The key idea in Harper's article by Kevin Phillips is that core economic measurements, such as unemployment, CPI, and GDP, have been manipulated over the years to make them look better. It's not an outright cooking of the books, but the formulas have been tweaked to make the results better.

Here are some examples:

Jobless numbers: Kennedy's administration was the first to mess with this statistic. They came up with the idea of excluding "discouraged workers" who had stopped looking for work. The Reagan administration further improved the unemployment rate by reclassifying members of the military as "employed" rather than "outside the workforce."

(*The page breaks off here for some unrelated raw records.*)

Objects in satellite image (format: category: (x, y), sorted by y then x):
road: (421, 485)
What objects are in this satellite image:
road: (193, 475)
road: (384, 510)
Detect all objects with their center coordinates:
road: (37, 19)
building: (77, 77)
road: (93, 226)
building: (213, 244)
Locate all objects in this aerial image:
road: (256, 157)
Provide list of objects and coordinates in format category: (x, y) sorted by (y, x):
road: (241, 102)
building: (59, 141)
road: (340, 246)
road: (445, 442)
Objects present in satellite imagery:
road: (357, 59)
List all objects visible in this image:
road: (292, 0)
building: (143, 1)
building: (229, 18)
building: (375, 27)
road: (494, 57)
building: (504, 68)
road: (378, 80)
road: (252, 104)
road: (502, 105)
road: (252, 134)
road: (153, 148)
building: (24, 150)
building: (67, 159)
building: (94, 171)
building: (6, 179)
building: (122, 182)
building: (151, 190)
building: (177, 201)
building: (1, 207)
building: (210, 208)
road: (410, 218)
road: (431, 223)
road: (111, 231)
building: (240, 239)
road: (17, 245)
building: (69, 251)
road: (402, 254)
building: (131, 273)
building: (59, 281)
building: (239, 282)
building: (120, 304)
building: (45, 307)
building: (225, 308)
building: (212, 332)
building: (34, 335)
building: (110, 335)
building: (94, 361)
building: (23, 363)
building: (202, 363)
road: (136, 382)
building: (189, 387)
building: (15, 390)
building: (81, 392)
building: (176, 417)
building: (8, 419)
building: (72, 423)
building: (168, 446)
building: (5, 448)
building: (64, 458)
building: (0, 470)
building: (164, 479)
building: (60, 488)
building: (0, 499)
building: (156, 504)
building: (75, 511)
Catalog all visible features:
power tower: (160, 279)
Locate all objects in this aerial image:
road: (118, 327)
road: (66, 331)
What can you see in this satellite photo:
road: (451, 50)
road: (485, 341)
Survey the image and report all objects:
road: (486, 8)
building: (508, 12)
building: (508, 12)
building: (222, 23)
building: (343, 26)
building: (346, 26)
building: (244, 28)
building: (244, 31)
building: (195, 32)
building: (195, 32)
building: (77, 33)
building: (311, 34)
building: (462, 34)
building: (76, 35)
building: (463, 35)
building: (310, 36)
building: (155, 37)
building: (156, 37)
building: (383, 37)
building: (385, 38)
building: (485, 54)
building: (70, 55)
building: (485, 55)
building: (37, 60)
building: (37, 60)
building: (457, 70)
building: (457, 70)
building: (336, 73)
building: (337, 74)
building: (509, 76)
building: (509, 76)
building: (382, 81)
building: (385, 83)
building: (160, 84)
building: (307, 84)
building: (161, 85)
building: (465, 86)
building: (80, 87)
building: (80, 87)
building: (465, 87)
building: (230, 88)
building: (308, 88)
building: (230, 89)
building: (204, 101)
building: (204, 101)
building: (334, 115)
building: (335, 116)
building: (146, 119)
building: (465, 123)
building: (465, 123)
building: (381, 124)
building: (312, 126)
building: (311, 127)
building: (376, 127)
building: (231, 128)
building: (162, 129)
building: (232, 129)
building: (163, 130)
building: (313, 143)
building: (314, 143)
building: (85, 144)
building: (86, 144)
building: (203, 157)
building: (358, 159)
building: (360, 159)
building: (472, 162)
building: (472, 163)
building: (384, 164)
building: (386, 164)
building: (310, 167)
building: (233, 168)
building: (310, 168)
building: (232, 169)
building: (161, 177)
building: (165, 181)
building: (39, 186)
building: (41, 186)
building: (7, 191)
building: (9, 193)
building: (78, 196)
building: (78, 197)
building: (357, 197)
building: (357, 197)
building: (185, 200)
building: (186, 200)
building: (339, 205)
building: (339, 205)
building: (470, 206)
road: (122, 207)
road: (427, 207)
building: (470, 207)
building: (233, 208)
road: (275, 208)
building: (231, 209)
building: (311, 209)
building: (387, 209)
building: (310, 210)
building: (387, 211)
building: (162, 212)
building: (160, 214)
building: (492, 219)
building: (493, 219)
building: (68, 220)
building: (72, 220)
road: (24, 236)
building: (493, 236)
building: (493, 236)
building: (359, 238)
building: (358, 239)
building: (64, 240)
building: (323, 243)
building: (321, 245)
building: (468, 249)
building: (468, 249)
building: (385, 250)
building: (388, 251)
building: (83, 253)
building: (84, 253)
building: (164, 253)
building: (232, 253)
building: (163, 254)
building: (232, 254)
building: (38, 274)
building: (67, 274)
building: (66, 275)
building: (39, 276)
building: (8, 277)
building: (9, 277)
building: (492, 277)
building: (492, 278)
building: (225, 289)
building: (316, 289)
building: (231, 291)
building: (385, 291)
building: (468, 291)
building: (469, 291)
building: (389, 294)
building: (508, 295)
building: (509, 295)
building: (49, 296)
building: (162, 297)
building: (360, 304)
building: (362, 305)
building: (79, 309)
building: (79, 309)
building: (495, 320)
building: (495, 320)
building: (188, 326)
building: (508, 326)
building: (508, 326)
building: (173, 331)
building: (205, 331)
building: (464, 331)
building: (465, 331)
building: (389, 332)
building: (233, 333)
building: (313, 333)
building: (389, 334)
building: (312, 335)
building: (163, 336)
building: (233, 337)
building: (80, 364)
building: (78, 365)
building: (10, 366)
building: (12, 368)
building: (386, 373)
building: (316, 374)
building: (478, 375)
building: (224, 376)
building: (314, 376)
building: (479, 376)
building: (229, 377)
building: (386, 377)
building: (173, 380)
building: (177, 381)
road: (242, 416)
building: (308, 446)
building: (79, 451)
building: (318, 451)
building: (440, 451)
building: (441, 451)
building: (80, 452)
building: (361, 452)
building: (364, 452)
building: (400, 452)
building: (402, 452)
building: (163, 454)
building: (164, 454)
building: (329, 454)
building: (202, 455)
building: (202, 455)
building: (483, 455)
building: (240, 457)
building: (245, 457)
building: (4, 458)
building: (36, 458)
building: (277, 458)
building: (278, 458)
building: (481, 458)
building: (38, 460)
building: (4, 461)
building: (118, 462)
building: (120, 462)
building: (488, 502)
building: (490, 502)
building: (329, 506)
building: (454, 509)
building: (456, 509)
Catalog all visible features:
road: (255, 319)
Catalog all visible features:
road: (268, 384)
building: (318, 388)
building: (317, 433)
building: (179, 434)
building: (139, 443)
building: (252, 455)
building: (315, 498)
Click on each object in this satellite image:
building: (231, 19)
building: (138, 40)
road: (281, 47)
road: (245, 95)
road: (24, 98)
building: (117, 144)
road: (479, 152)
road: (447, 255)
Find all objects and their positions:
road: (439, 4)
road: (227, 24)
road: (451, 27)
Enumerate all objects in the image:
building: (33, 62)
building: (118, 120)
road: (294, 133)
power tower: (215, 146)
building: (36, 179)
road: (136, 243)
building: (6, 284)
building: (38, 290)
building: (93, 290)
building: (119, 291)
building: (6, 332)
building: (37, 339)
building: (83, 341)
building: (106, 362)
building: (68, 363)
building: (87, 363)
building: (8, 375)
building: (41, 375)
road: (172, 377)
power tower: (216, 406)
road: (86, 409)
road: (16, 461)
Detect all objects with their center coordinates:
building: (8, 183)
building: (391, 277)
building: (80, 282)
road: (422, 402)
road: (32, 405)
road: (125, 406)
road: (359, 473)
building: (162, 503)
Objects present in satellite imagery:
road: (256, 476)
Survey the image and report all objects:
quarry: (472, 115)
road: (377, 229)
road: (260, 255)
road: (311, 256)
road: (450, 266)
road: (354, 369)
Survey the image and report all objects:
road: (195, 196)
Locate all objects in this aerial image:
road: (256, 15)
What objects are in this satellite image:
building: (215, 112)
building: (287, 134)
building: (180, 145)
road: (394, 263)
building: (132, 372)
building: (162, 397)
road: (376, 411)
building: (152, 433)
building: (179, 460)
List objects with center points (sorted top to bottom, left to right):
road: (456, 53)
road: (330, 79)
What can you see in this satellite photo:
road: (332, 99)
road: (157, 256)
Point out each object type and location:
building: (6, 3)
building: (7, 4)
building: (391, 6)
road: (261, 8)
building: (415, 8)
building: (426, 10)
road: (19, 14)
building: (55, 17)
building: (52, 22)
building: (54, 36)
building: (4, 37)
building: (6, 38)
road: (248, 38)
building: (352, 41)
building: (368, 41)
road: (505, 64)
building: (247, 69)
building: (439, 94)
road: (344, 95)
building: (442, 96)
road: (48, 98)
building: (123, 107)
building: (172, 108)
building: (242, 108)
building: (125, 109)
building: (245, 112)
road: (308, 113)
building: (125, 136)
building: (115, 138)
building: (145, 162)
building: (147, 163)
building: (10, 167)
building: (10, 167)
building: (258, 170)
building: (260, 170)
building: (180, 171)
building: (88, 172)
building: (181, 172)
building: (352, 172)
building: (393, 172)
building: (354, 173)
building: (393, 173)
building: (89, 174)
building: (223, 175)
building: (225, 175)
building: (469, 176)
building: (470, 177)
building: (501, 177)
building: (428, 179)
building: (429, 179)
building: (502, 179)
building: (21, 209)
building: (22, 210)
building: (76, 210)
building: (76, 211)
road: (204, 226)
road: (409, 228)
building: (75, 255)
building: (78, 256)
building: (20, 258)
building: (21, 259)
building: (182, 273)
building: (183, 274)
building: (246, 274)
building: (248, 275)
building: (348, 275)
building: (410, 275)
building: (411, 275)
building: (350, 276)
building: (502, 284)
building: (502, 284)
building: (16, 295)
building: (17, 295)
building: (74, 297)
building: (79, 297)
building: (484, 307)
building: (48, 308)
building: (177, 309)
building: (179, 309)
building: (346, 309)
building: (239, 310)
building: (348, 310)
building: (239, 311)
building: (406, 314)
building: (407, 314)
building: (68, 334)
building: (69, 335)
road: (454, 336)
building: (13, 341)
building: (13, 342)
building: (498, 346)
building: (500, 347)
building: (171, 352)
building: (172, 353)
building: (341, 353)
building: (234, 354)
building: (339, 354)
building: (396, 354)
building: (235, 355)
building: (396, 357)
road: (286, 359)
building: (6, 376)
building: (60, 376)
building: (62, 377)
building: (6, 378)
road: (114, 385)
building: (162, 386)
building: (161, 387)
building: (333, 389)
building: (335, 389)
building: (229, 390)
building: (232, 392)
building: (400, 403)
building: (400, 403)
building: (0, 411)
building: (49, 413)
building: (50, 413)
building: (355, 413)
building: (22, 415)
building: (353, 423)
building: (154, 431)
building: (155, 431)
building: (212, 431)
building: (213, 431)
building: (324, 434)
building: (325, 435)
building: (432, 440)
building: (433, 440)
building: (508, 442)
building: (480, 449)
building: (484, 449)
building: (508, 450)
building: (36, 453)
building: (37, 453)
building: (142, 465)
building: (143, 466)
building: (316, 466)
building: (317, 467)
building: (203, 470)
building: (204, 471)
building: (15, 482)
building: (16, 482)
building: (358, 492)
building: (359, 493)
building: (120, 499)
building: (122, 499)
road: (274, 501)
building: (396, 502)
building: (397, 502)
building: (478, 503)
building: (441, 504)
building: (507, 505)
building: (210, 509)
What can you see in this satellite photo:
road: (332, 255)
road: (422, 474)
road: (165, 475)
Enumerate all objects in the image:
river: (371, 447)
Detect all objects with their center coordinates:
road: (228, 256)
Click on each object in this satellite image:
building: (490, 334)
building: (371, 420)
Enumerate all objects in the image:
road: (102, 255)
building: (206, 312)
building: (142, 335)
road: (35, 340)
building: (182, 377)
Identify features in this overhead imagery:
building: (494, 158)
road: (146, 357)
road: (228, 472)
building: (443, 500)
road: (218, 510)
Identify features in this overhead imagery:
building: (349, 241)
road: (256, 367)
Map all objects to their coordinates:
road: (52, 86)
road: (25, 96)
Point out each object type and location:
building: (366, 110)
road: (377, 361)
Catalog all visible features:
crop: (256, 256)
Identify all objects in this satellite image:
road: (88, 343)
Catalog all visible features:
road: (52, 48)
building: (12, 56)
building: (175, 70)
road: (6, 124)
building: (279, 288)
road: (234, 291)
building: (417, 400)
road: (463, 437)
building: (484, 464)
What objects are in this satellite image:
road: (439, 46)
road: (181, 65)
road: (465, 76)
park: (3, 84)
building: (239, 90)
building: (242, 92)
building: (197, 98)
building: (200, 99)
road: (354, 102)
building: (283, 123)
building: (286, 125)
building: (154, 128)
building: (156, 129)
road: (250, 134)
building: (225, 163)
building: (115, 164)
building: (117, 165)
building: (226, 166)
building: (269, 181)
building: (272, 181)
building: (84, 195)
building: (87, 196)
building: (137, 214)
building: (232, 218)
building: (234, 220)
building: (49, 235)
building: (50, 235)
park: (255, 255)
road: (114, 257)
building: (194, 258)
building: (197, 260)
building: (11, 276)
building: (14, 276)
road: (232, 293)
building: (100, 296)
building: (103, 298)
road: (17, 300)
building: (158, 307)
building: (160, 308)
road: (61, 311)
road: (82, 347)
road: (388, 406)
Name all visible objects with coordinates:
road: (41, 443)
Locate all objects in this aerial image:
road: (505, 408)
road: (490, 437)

Consumer Price Index -- computed as the cost of a basket of consumer goods -- is the worst. Nixon's federal reserve chairman came up with the idea of "core inflation", which excludes "troublesome" price categories, such as food and energy. The Reagan administration decided that housing, too, was "overstating" the CPI, so it replaced actual housing costs with something called "Owner Equivalent Rent", which attempts to capture what a homeowner *might* get by renting his or her house. Three other downward adjustments, proposed by the HW Bush administration and implemented in the Clinton administration: "product substitution" which replaces products that have become too expensive with lower cost alternatives, "geometric weighting" which lowers the weighting of products whose prices are rapidly increasing (ostensibly to account for lower consumption), and the "hedonic adjustment", a totally bizarre calculation that pushes prices lower by trying to quantify the improved "quality" of new products (e.g., if this year's detergent is better than last year's detergent, but costs the same amount, we should adjust its price down to make the comparison "fair".)

Phillips estimates that if you roll back all these changes, the rate of inflation is somewhere in the range of 7 to 10 percent, and unemployment is somewhere between 9 and 12 percent.

Robert Hardaway, a professor at University of Denver, is quoted as saying that the subprime lending crisis can be directly traced back to the 1983 decision to exclude the price of housing from the CPI ... With the illusion of low inflation inducing lenders to offer 6 percent loans, speculation has run rampant on the expectations of ever-rising home prices.